Saturday, October 9, 2021

Anaïs Nin's LITTLE BIRDS: Highbrow Schoolgirl & Teen Erotica

Here's Amazon's description of Anaïs Nin's Little Birds:

From the beach towns of Normandy to the streets of New Orleans, these thirteen vignettes introduce us to a covetous French painter, a sleepless wanderer of the night, a guitar-playing gypsy, and a host of others who yearn for and dive into the turbulent depths of romantic experience.

Little Birds is not only the title of the book, but "Little Birds" is the title of the first erotic story where Manuel, a poor artist and exhibitionist, used little birds to attract schoolgirls to his apartment. 

Manuel and Thérèse, his trapeze artist wife, found an apartment with light for painting and with a terrace that was across the street from a school. Coincidentally, the schoolgirls had recess in the yard below Manuel's terrace. Consequently: 

"He was taken with a slight trembling, like that of a man anticipating great pleasures."

"He looked down for a moment at the little girls playing, watching their legs under the fluttering skirts. How they fell upon each other in games, how their hair flew behind as they ran! Their tiny breasts were already beginning to show in their very plumpness."

"The schoolyard was animated. To Manuel it was an orgy of legs and very short skirts, which revealed white panties during games. He was growing feverish, standing there among his birds [...]"

To attract the nymphets, Manuel filled the terrace with "birds of every kind and called, "Why don't you come up and see?"

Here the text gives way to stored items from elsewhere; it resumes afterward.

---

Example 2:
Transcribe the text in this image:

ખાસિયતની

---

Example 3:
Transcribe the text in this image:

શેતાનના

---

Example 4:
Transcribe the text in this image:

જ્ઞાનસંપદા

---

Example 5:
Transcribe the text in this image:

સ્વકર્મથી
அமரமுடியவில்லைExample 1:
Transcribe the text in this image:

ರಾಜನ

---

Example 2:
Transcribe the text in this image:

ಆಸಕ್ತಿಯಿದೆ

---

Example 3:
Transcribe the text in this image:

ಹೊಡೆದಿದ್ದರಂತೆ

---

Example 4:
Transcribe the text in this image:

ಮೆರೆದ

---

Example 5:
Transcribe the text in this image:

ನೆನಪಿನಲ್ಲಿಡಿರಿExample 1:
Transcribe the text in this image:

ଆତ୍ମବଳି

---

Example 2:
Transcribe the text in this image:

"[F]our little girls of all sizes-one with long blond hair [...]" accepted Manuel's invitation. And while the schoolgirls were admiring the birds, Manuel went to "pee". 

"He left the door of the toilet open so that they could see him. Only one of them, the shy one, turned her face and fixed her eyes on him. Manuel had his back to the girls but looked over his shoulder too see if they were watching him. When he noticed the shy girl, with the enormous eyes, she glanced away."

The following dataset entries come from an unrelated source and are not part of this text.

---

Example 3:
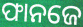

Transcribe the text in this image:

ଫାନଜେ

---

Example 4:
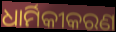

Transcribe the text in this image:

ଧାର୍ମିକୀକରଣ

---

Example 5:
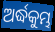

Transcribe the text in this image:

ଅର୍ଦ୍ଧକୁମ୍ଭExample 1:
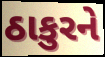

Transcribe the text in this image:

ઠાકુરને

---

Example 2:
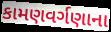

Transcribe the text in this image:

કામણવર્ગણાના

On the subsequent, and presumably last, visit of the schoolgirls, Manuel donned a kimono.

"Manuel stood behind the girls. Suddenly his kimono opened, and when he found himself touching long blond hair, he lost his head. Instead of wrapping his kimono, he opened it wider, and as the girls turned they all saw him standing there in a trance, his big penis erect, pointing at them. They all took fright, like little birds, and ran away."

"Runaway", the last story in Little Birds, is very similar to Henry Miller's In Quiet Days in Clichy, where Joey and Carl, both writers, shared an apartment Clichy, France. Carl brought home Colette, a fifteen-year-old runaway:

Carl said, "[...] I brought a girl home with me --- a waif. She can't be more than fourteen. I just gave her a lay. Did you hear me? I hope I didn't knock her up. She's a virgin."

And a number of the other erotic stories in Little Birds is peppered with nympholopsy. For example, in "Two Sisters", Dorothy and Edna were from a well-to-do family in Maryland: 

"[...] their father, with his eyes wet and brilliant, liked to take the girls on his knees, slip his hand under their little dresses and caress them."

In "A [16-year-old] Model", a nude model shared that she gets shivers when men look at her:

"I love it. Ever since I was a little girl I liked taking off my clothes. I liked to see how people looked at me. I used to take off my clothes at parties, as soon as people were a little drunk. I liked showing my body. Now I can't wait to take them off. I enjoy being looked at. It gives me pleasure. I get shivers of pleasure right down my back when men look at me."

And in "Saffron", the reader is introduced to Fay:

"Fay had been born in New Orleans. When she was sixteen she was courted by a man of forty whom she had always liked for his aristocracy and distinction." 

Of Anaïs Nin, Newsweek opined: "One of contemporary literature's most important writers."